TASK GOAL:
Copy the part of the data that opens with the line containing "pose: elev=184.9 azim=331.6" and runs through the end of the data, keeping every line unchanged.

DATA TO USE:
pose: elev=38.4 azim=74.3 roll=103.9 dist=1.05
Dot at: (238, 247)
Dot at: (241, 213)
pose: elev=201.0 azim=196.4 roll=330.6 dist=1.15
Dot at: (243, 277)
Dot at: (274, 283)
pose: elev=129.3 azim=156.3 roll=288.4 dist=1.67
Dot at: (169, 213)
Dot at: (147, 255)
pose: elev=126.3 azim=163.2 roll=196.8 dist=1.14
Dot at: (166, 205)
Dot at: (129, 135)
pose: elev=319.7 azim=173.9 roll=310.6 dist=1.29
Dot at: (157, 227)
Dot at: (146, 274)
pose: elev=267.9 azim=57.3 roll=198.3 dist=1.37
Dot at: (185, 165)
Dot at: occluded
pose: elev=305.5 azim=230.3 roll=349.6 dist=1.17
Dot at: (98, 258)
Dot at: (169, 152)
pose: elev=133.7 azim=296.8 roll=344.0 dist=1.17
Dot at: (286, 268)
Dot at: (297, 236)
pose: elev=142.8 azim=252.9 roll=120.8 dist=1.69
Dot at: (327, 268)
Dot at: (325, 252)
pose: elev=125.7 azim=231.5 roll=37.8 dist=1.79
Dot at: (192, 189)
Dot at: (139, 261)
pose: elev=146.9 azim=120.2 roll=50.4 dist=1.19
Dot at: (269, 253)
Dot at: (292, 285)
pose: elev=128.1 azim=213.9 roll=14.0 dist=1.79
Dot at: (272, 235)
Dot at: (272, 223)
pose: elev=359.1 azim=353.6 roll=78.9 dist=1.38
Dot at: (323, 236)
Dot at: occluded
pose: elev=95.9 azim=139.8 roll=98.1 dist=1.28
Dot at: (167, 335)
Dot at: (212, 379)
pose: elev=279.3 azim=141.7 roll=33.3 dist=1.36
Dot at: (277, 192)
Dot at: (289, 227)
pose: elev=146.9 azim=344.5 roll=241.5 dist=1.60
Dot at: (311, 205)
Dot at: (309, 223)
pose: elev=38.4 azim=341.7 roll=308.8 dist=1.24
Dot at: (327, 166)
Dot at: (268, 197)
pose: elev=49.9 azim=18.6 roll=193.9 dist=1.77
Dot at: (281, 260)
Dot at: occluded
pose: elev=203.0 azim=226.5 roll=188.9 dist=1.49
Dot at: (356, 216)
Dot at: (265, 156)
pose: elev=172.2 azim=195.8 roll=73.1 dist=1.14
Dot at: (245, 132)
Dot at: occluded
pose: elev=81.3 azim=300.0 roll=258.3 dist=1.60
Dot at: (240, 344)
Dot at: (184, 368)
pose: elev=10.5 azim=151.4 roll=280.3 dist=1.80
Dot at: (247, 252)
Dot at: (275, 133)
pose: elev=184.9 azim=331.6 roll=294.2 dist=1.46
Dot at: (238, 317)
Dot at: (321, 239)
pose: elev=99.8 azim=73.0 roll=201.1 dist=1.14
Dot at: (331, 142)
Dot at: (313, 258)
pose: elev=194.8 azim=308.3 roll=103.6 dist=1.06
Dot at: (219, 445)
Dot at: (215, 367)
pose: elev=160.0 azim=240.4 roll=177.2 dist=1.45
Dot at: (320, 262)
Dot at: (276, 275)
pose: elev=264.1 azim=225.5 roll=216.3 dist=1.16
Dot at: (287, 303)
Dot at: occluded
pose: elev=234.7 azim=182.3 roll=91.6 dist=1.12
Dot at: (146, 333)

RESPONSE TO THE EXERCISE:
pose: elev=184.9 azim=331.6 roll=294.2 dist=1.46
Dot at: (238, 317)
Dot at: (321, 239)
pose: elev=99.8 azim=73.0 roll=201.1 dist=1.14
Dot at: (331, 142)
Dot at: (313, 258)
pose: elev=194.8 azim=308.3 roll=103.6 dist=1.06
Dot at: (219, 445)
Dot at: (215, 367)
pose: elev=160.0 azim=240.4 roll=177.2 dist=1.45
Dot at: (320, 262)
Dot at: (276, 275)
pose: elev=264.1 azim=225.5 roll=216.3 dist=1.16
Dot at: (287, 303)
Dot at: occluded
pose: elev=234.7 azim=182.3 roll=91.6 dist=1.12
Dot at: (146, 333)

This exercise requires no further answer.